By William Duke
Here is another day just like the last.
Listening to the radio alone,
I’m writing and I know I am awake
seeing the progress on computer screen.
There are good reasons for feeling empty.
Songbirds are louder than I remember.
Hurricanes, and floods I can remember
how towers fell in blue skies, what will last?
Even mountains don’t. They stand alone
and disappear in clouds. When I’m awake
I go to the market where sneeze-guard screens
protect Claire. The produce shelves are empty.
Driving back I see no cars, just empty
streets without the people I remember.
Can this kind pause, this quiet silence last?
Now the earth is finally left alone
to rest and restore. Can I just awake
to beauty away from computer screen?
At home take cruel inventory and screen
a life, what is full, and what is empty
Triage thoughts, let go and don’t remember
why so few relationships seem to last.
Like the hemlock, I’m silent and alone.
Turning over at night I am still awake.
Today Christ has risen, I now awake
to woodpecker drumming through the screen.
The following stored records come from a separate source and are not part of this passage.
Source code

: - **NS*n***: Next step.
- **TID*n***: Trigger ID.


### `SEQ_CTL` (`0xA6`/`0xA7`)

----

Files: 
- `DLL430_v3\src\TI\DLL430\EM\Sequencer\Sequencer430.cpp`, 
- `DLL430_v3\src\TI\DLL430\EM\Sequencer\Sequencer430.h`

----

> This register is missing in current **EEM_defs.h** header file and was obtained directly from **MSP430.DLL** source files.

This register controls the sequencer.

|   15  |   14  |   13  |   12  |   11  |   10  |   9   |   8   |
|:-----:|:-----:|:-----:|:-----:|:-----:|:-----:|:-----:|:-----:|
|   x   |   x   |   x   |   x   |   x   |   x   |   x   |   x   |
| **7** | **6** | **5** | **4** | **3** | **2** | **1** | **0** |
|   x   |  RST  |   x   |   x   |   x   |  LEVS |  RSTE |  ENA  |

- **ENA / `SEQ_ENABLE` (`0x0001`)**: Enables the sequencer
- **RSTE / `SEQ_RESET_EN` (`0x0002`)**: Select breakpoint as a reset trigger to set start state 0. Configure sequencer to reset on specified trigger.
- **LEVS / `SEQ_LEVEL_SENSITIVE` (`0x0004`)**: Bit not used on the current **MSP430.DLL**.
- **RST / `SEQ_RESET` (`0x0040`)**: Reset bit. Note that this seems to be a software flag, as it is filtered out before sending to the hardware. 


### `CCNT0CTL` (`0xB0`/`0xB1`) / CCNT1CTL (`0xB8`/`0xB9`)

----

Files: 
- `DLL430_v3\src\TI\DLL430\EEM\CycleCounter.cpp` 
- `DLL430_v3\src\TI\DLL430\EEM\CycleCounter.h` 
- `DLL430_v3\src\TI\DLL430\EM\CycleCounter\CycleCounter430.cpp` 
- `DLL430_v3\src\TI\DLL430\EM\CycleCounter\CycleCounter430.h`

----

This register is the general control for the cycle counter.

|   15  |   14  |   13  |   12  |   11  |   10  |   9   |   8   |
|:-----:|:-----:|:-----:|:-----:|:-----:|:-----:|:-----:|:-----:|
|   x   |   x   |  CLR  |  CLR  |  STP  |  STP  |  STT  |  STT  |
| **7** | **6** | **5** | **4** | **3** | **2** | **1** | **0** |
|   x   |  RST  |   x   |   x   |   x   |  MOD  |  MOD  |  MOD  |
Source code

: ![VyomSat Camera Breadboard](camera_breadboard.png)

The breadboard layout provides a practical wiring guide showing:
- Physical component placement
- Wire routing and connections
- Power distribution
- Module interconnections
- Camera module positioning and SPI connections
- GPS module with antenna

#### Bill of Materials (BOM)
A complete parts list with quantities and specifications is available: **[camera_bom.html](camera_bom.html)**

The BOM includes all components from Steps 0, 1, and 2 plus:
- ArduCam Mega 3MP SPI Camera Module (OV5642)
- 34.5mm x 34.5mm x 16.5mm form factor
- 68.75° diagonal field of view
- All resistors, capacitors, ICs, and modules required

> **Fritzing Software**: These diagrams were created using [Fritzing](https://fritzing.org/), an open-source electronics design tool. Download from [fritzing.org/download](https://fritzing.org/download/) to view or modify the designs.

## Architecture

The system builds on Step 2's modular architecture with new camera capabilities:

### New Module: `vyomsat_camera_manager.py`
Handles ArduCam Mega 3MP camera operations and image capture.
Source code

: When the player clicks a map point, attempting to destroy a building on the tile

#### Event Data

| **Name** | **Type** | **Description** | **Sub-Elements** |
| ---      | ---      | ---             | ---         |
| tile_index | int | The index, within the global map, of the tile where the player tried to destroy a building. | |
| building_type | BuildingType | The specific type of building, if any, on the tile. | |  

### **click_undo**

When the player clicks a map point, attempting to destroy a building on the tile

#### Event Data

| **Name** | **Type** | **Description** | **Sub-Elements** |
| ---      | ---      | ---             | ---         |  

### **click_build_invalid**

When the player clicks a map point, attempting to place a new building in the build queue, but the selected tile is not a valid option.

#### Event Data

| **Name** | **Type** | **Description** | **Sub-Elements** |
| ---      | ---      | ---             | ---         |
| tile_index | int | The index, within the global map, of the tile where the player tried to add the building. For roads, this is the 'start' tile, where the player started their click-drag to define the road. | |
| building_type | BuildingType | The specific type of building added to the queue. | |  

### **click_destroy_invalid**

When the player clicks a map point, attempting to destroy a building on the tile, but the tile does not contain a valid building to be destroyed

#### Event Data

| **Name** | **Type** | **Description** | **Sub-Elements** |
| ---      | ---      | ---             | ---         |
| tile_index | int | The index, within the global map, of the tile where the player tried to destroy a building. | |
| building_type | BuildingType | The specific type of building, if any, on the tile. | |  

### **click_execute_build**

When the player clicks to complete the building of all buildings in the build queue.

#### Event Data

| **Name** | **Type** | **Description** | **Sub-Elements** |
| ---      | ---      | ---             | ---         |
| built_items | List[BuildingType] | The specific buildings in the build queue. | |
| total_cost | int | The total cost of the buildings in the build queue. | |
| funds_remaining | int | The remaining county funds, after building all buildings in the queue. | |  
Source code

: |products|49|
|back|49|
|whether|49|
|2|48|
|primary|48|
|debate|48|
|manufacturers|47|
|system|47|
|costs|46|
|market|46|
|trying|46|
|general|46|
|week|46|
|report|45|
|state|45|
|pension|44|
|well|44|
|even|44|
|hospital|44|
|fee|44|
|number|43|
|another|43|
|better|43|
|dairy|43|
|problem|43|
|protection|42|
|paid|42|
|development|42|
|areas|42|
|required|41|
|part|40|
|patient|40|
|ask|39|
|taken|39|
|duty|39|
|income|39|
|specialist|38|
The bright sun casts rays into the empty
room. Easter arriving makes me remember
bunnies, eggs, and laughing children. At last
we are redeemed, yet still alone.
And what is so bad about being alone?
There’s more time to grieve, pray and be awake.
The day will come to take a viral screen.
Then like bears I’ll leave my den empty
return to wilderness I remember.
God may help. Can this serenity last?